**Übungstext:**

++++++

Health-Claims Verordnung - Interessantes Urteil des LG Düsseldorf
Tipp: Weiterführende Informationen zum Thema finden Sie hier: "Health-Claims-Verordnung"
Kürzlich wurde ein Online-Händler abgemahnt, der über seine gewerbliche Internetpräsenz Pilzprodukte zur Nahrungsergänzung verkauft hatte. Grund der Abmahnung: Der Händler hat unter anderem damit geworben, dass „die Inhaltsstoffe des Speisepilzes Maitake auf natürliche Weise das körpereigene Immunsystem fördern und damit die Abwehrkräfte stärken." Auch fördere der "Glänzende Lackporling Gesundheit, Wohlbefinden und Leistungsfähigkeit" und stärke damit "auf ernährungsspezifische Weise den gesamten Organismus“. Der Händler habe in der Form nicht werben dürfen, so das LG Düsseldorf (Urteil vom 28.10.2009, Az. 12 O 328/09).

++++++

**Arbeitsschritte:**
1 - Erläutern Sie anhand des Übungstexts in ein bis drei Sätzen, aus welchem Grund der Online-Händler abgemahnt wurde.
2 - Welches Aktenzeichen trägt laut Übungstext das Urteil des LG Düsseldorf?
Die Daten sind für die Bearbeitung nicht erforderlich.

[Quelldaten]
++++++

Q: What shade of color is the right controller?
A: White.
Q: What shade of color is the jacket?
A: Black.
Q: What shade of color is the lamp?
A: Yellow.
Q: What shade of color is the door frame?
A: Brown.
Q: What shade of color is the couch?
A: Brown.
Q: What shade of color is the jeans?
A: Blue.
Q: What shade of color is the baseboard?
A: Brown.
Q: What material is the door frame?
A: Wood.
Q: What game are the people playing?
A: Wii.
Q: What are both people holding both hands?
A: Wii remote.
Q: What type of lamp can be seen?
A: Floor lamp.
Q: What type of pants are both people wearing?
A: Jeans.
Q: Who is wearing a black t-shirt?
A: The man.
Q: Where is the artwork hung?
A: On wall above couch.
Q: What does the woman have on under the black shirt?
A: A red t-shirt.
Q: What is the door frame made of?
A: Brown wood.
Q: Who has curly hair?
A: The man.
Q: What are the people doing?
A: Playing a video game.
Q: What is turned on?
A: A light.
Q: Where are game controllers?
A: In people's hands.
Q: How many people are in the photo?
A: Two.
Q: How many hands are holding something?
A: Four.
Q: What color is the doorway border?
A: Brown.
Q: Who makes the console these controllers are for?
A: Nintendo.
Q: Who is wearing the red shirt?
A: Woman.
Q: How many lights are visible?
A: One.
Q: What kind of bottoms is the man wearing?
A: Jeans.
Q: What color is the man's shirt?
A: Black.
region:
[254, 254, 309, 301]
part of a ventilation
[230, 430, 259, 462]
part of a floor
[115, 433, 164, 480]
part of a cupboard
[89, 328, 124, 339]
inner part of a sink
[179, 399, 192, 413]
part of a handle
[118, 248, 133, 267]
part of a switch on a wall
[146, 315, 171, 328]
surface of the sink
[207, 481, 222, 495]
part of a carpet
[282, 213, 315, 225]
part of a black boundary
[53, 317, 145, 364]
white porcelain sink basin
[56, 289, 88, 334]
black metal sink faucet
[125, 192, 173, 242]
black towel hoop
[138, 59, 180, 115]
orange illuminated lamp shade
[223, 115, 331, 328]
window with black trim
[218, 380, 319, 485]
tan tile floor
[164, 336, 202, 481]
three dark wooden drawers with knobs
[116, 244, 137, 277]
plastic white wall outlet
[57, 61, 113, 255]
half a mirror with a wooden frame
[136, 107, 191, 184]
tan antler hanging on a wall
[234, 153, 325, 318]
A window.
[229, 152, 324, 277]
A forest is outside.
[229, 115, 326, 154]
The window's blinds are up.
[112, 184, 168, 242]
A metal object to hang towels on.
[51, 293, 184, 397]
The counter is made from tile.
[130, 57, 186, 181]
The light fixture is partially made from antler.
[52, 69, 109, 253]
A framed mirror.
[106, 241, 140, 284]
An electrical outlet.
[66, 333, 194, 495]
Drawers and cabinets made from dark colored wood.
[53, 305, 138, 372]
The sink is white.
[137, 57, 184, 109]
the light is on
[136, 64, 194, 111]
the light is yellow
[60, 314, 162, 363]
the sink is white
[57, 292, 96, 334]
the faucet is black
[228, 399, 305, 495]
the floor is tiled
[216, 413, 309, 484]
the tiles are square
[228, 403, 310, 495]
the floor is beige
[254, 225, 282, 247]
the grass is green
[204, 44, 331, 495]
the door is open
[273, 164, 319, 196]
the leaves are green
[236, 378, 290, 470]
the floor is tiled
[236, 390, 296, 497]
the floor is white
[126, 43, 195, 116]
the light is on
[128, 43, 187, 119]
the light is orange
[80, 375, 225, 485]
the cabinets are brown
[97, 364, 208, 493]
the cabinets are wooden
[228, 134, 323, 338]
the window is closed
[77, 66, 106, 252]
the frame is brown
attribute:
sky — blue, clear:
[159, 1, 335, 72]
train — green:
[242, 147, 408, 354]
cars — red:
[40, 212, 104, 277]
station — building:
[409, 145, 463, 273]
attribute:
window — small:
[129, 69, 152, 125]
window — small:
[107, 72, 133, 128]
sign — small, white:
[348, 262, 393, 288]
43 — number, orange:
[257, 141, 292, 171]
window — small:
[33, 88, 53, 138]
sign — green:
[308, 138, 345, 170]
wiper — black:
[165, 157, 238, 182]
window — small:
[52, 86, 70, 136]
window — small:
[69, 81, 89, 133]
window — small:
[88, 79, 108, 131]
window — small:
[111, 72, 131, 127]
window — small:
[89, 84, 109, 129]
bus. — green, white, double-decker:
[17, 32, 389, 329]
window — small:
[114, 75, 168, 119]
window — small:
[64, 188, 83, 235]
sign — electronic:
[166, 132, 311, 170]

++++++

**Ergebnisse der Übung:**
1 - Der Händler hatte unter anderem damit geworben, dass die Inhaltsstoffe des Speisepilzes Maitake auf natürliche Weise das körpereigene Immunsystem fördern und damit die Abwehrkräfte stärken. Außerdem warb er damit, dass der Glänzende Lackporling Gesundheit, Wohlbefinden und Leistungsfähigkeit fördere und so auf ernährungsspezifische Weise den gesamten Organismus stärke.

2 - Az. 12 O 328/09.